Loading large CSV tables into a database is blinding fast compared to alternatives. I can load a set of tables totalling 50 million records and 4.5GB in 18 minutes instead of 9 hours.
It is easy to exchange tables between sqlite and filegeodatabases in ArcCatalog.
Complex SQL expressions with multiple joins across multiple databases are very very fast and don't need indexes. I can extract 1 million records from a series of tables containing 18 million records with 3 joins and two conditional tests in less than 100 seconds without indexes.
Since it is entirely open and already well supported it is a ready-made exchange format with direct access for editing (although it is read-only in ArcGIS at 10.2 you can use python to edit.)
The missing parts
There are quite a few tricks to learn to sidestep awkward features in sqlite.
While the text datatype is unlimited in width it is essential to define a width when creating a table if it is going to translate to a filegeodatabase.
The width is ignored by spatialite, but is kept as metadata and used to translate to other formats where it is required. If you don't define a width then an index in filegeodatabases will fail because the width will default to some huge value 18,000 chars.
I am still getting used to the internal rowid and primary keys. Do not define your primary key as a primary key or it will disappear into the OID. Instead define a key to be primary as an autoincrement so that it will go into the OID and you can keep your static primary key to edit as you wish.
I have taken the advice in the O'Reilly book 'Using Sqlite' not to use the SQL construct to create a table from a select statement because the field widths are not set. Instead make a template from the source table and use INSERT INTO.
Performance using execute functions in python always fails for large tables.The same sql works just fine from a command line or development tool. I do not know why or how to work around this. This makes it hard to automate queries on large tables.
Adding geometry
You can add geometry by extending sqlite with spatial extensions that are compatible with spatialite 4.+ using a hidden Arcpy function.
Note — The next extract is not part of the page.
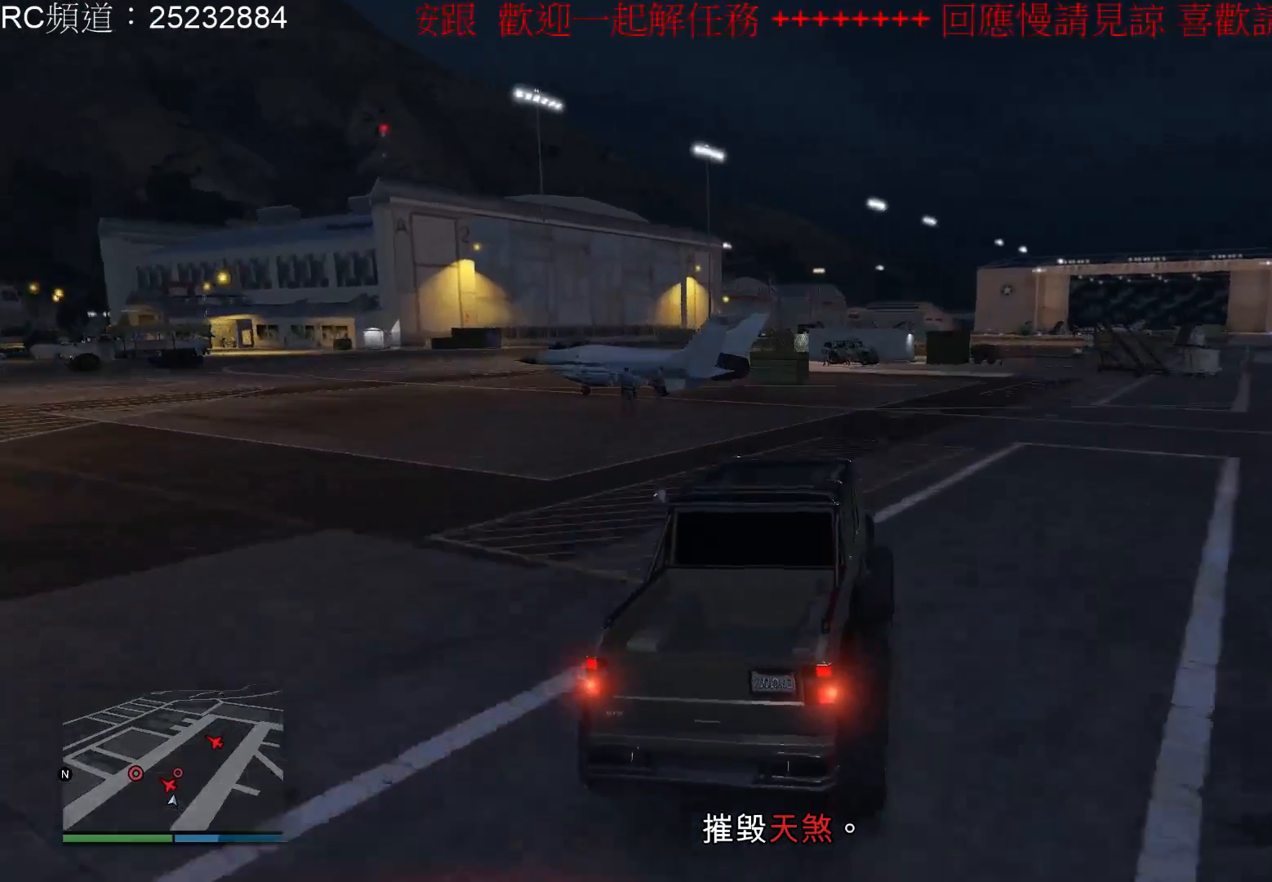
{"buttons": ["L2"], "left_stick": "right", "right_stick": "center", "events": [[367, "left_stick", "down-right"], [400, "L2", "down"], [500, "left_stick", "right"]]}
The extension is .gpkg but .sqlite also works thank goodness, my fingers cannot spell gpkg.
#------------------------------------------------------------------------------- # Name: createSqliteDB.py # Purpose: now use gpkg as extension # # Author: kimo # # Created: 19/09/2014 29/10/2014 # Copyright: (c) kimo 2014 # Licence: Createive Commons 3.0 NZ #------------------------------------------------------------------------------- import arcpy import sys import os try: path = sys.argv[1] db = sys.argv[2] geom = sys.argv[3] except: path = 'e:/crs/currentgdb' db = 'example.gpkg' geom = 'ST_GEOMETRY' arcpy.AddMessage(path + " " + db) # geomOption = ['ST_GEOMETRY','SPATIALITE'] sqlite_database_path = '{}/{}'.format(path,db) if not arcpy.Exists(sqlite_database_path) : arcpy.gp.CreateSQliteDatabase(sqlite_database_path,geom) else: arcpy.AddWarning("db already exists") print "db already exists"
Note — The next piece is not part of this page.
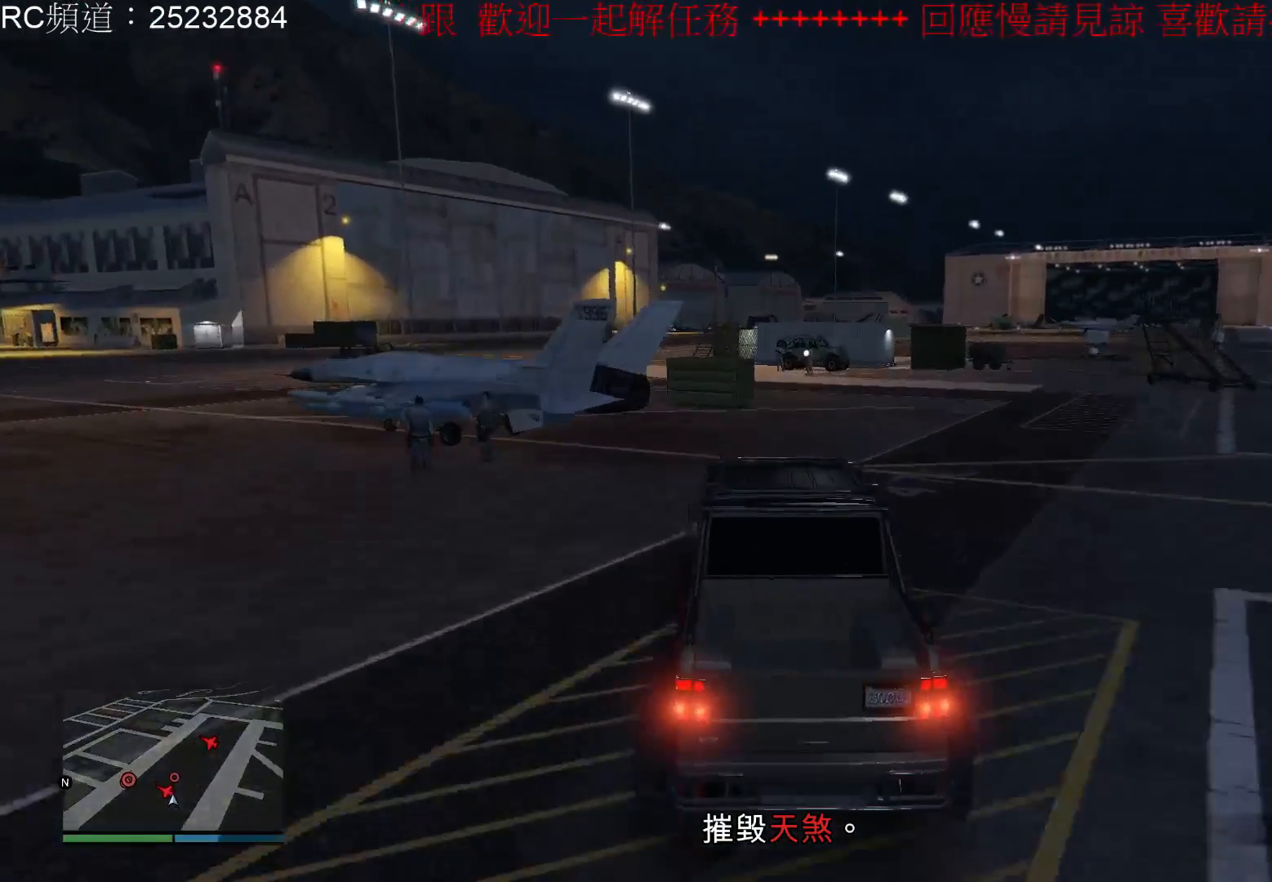
{"buttons": [], "left_stick": "right", "right_stick": "center", "events": [[167, "L2", "up"], [233, "left_stick", "center"], [400, "left_stick", "right"]]}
This is great! Because now you can use the sqlite database as if it was a filegeodatabase. The normal da.InsertCursor works just fine to insert new records including a geometry column. Unfortunately there is a bug in the da.UpdateCursor that crashes Python if you try to insert a geometry column (10.3 Prerelease). But it looks very promising. Note that there is a shortcut to creating a geometry directly from a WKT string using a token on the da.InsertCursor. It also took me a while to realise that I cannot just call the geometry column 'SHAPE' as reported in Listfields, I have to use a token with an @ in it. No need to fiddle about, and it is fast.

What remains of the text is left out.